Yandell, who established a Molecular Diagnostics Laboratory at UVM in order to enhance the University’s capacity to perform research in cancer genetics, served as director of the Vermont Cancer Center from 1995 to 2006 and created the Familial Cancer Program of the VCC. His research focuses on the molecular genetics of familial cancer predisposition. Yandell played a key role in the identification and sequencing of the gene for retinoblastoma — a hereditary cancer that causes tumors of the retina and typically afflicts 250 to 300 children per year. With Alan Guttmacher, M.D., a former Vermont Regional Genetics Center director and former acting director of the National Human Genome Research Institute, Yandell helped establish a statewide Vermont Human Genetics Initiative.
"So far, predictions that sequencing the entire human genome would revolutionize medical care for the masses have not come true, but it's important to understand that most geneticists and genome scientists never said this would happen. The revolution that has occurred from sequencing our genome — and that of other species, including many pathogenic organisms that cause disease in humans — has been in our understanding of exactly how many of these human diseases occur. So far, the revolution in new treatments hasn't materialized, but there certainly has been a revolution in the number of targets and strategies that can be exploited by future treatments. This work is not finished.

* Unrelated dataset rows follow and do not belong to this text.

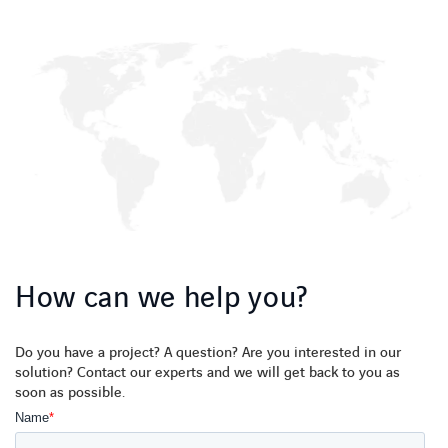
How can we help you?
Do you have a project? A question? Are you interested in our
solution? Contact our experts and we will get back to you as
soon as possible.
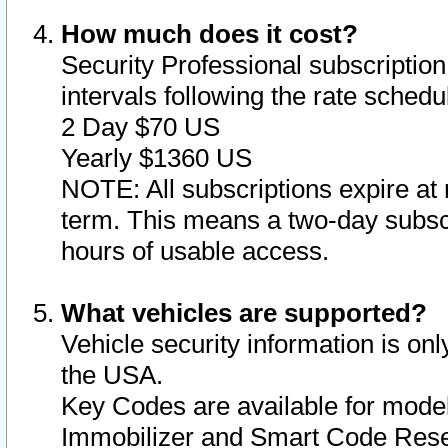
How much does it cost?
Security Professional subscription 
intervals following the rate sched
2 Day $70 US
Yearly $1360 US
NOTE: All subscriptions expire at 
term. This means a two-day subscr
hours of usable access.
What vehicles are supported?
Vehicle security information is onl
the USA.
Key Codes are available for model
Immobilizer and Smart Code Reset 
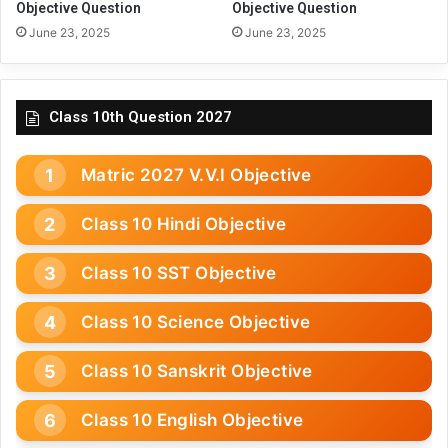
Objective Question
Objective Question
June 23, 2025
June 23, 2025
Class 10th Question 2027
Matric 2027 V.V.I Objective
Class 10 Hindi Objective
Class 10 SST Objective
Class 10 Science Objective
Class 10 Sanskrit Objective
Class 10 English Objective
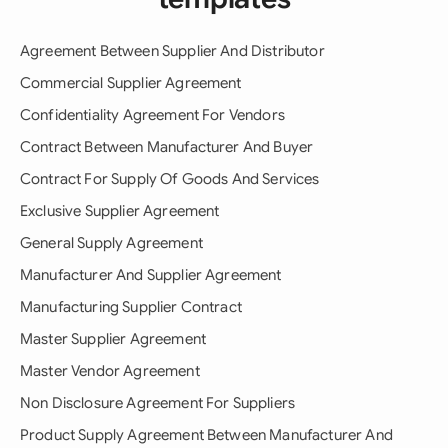
Agreement Between Supplier And Distributor
Commercial Supplier Agreement
Confidentiality Agreement For Vendors
Contract Between Manufacturer And Buyer
Contract For Supply Of Goods And Services
Exclusive Supplier Agreement
General Supply Agreement
Manufacturer And Supplier Agreement
Manufacturing Supplier Contract
Master Supplier Agreement
Master Vendor Agreement
Non Disclosure Agreement For Suppliers
Product Supply Agreement Between Manufacturer And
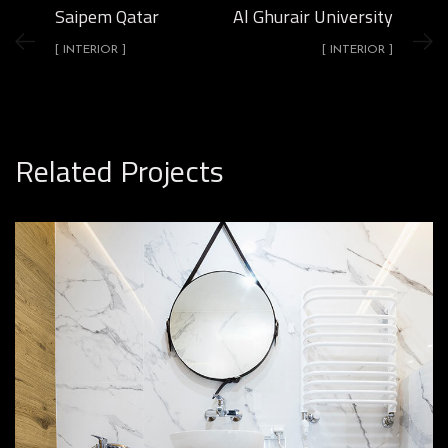
Saipem Qatar
Al Ghurair University
[ INTERIOR ]
[ INTERIOR ]
Related Projects
Minimal Guests House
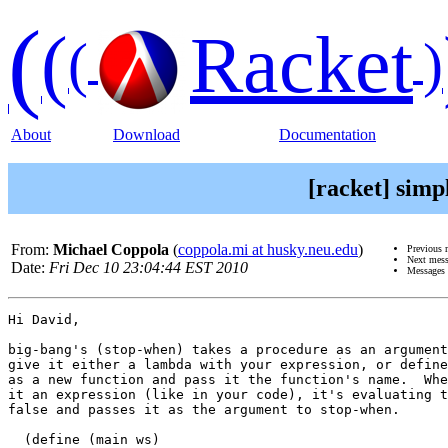
(
(
Racket
(
)
About
Download
Documentation
[racket] simp
From:
Michael Coppola
(
coppola.mi at husky.neu.edu
)
Previous 
Next mes
Date:
Fri Dec 10 23:04:44 EST 2010
Messages 
Hi David,

big-bang's (stop-when) takes a procedure as an argument
give it either a lambda with your expression, or define
as a new function and pass it the function's name.  Whe
it an expression (like in your code), it's evaluating t
false and passes it as the argument to stop-when.

  (define (main ws)
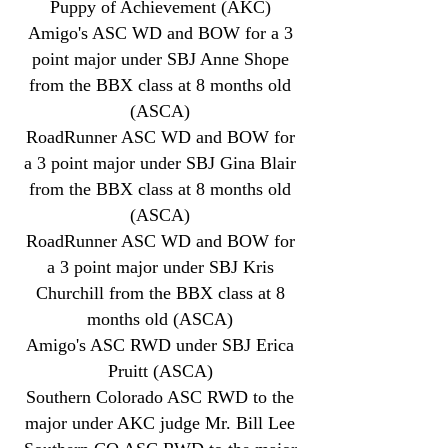
Puppy of Achievement (AKC)
Amigo's ASC WD and BOW for a 3
point major under SBJ Anne Shope
from the BBX class at 8 months old
(ASCA)
RoadRunner ASC WD and BOW for
a 3 point major under SBJ Gina Blair
from the BBX class at 8 months old
(ASCA)
RoadRunner ASC WD and BOW for
a 3 point major under SBJ Kris
Churchill from the BBX class at 8
months old (ASCA)
Amigo's ASC RWD under SBJ Erica
Pruitt (ASCA)
Southern Colorado ASC RWD to the
major under AKC judge Mr. Bill Lee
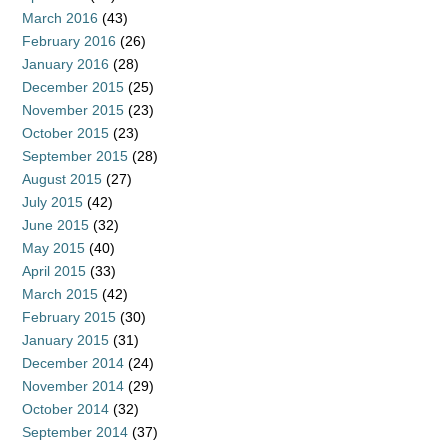
March 2016
(43)
February 2016
(26)
January 2016
(28)
December 2015
(25)
November 2015
(23)
October 2015
(23)
September 2015
(28)
August 2015
(27)
July 2015
(42)
June 2015
(32)
May 2015
(40)
April 2015
(33)
March 2015
(42)
February 2015
(30)
January 2015
(31)
December 2014
(24)
November 2014
(29)
October 2014
(32)
September 2014
(37)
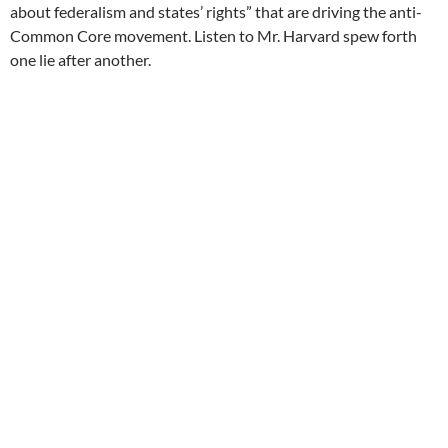
about federalism and states’ rights” that are driving the anti-
Common Core movement. Listen to Mr. Harvard spew forth
one lie after another.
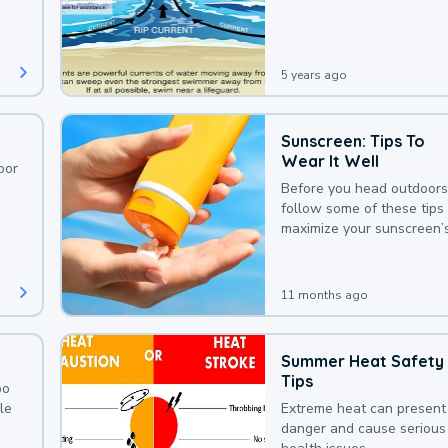
deaths that could be avoi
with a bit of awareness.
5 years ago
Sunscreen: Tips To
Wear It Well
oor
Before you head outdoors
follow some of these tips 
maximize your sunscreen’
protection.
11 months ago
Summer Heat Safety
Tips
oo
le
Extreme heat can present
danger and cause serious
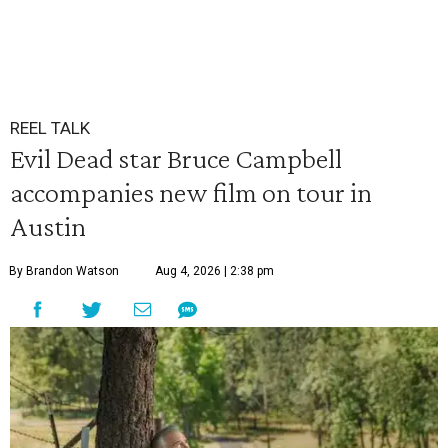
REEL TALK
Evil Dead star Bruce Campbell
accompanies new film on tour in
Austin
By Brandon Watson
Aug 4, 2026 | 2:38 pm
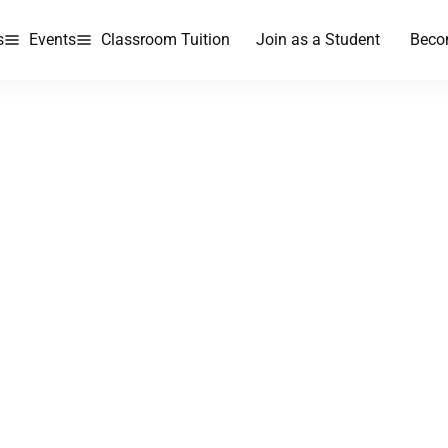
s
Events
Classroom Tuition
Join as a Student
Beco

"Our health care system has taught us to demand magic bullets for our ailments, but the human body is a complex system. Complex systems can fail in complex ways that don't always respond to simple solutions. Our understanding of the human genome from the last 20 years tells us that most very common human diseases, for the most part, have no simple single genetic basis or mechanism that will be fixable with a magic bullet. This is especially true of the most common diseases associated with aging, which occur as a complicated dance between our environment, time, and the natural genetic variation that occurs in our species. For these diseases of aging, there seem to be many possible routes to arrive at the same endpoint that we call 'disease', but which in fact may be a natural and necessary byproduct of the need for biological variation in evolution. It's also very important to understand that, while sequencing the human genome has so far led to no major revolution in medical care for the most common human diseases, there has been a true revolution in treatment and in hope for many, many people with rare disorders that have a simple genetic basis — literally thousands of disorders affecting millions of people worldwide. The human genome project has been massively successful in finding the causes of these simple genetic diseases, revolutionizing both diagnosis and treatment options for those who are affected."